• **WHAT YOU ARE ASKED TO DO**:
Your answer should be the lines of the data below that contain "создания".

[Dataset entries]
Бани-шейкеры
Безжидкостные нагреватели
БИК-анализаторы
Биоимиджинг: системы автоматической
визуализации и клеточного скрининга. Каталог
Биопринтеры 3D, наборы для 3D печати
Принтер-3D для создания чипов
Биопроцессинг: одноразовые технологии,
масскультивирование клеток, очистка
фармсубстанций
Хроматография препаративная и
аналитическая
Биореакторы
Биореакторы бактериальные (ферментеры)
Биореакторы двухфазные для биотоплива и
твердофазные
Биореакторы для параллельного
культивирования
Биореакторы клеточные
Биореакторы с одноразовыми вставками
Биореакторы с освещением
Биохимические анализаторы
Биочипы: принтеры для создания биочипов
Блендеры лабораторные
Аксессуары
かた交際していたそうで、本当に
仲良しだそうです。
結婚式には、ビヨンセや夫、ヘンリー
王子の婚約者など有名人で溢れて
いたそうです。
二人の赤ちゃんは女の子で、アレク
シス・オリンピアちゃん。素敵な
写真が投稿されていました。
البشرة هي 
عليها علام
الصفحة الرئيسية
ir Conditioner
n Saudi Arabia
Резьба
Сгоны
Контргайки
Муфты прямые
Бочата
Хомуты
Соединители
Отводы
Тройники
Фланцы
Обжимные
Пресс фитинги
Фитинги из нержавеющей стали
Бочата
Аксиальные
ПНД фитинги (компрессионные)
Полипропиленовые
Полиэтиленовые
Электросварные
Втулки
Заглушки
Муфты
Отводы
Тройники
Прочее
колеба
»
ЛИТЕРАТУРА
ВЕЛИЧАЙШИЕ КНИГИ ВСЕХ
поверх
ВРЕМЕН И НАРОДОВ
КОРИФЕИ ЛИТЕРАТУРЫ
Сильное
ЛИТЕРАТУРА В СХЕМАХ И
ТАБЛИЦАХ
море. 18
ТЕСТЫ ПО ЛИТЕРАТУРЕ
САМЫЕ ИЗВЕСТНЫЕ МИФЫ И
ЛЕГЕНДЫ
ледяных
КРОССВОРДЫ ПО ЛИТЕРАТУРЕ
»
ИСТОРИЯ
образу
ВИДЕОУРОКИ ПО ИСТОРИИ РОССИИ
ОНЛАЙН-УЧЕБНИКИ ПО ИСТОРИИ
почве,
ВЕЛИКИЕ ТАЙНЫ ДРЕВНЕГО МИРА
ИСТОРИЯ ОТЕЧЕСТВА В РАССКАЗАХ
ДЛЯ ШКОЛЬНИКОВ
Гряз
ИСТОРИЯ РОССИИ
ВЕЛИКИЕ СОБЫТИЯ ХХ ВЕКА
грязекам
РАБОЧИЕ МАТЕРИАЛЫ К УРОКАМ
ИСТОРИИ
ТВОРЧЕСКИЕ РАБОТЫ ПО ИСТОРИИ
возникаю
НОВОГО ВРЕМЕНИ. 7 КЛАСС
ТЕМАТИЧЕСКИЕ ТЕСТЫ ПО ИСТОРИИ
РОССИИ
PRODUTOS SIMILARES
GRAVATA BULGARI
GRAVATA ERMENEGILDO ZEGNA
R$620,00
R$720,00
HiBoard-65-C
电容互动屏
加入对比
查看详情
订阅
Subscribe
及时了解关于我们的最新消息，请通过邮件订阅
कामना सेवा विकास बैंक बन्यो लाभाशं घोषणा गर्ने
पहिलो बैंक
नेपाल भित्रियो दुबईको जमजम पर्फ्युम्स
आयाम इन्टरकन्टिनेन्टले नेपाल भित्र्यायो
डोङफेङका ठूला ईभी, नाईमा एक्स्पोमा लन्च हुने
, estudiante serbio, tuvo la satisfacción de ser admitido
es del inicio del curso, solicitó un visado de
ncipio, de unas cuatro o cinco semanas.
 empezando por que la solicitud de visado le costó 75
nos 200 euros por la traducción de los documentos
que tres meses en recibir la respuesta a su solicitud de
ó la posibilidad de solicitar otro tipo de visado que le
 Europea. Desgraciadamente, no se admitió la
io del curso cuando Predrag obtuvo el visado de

• **EXERCISE RESULT**:
Принтер-3D для создания чипов
Биочипы: принтеры для создания биочипов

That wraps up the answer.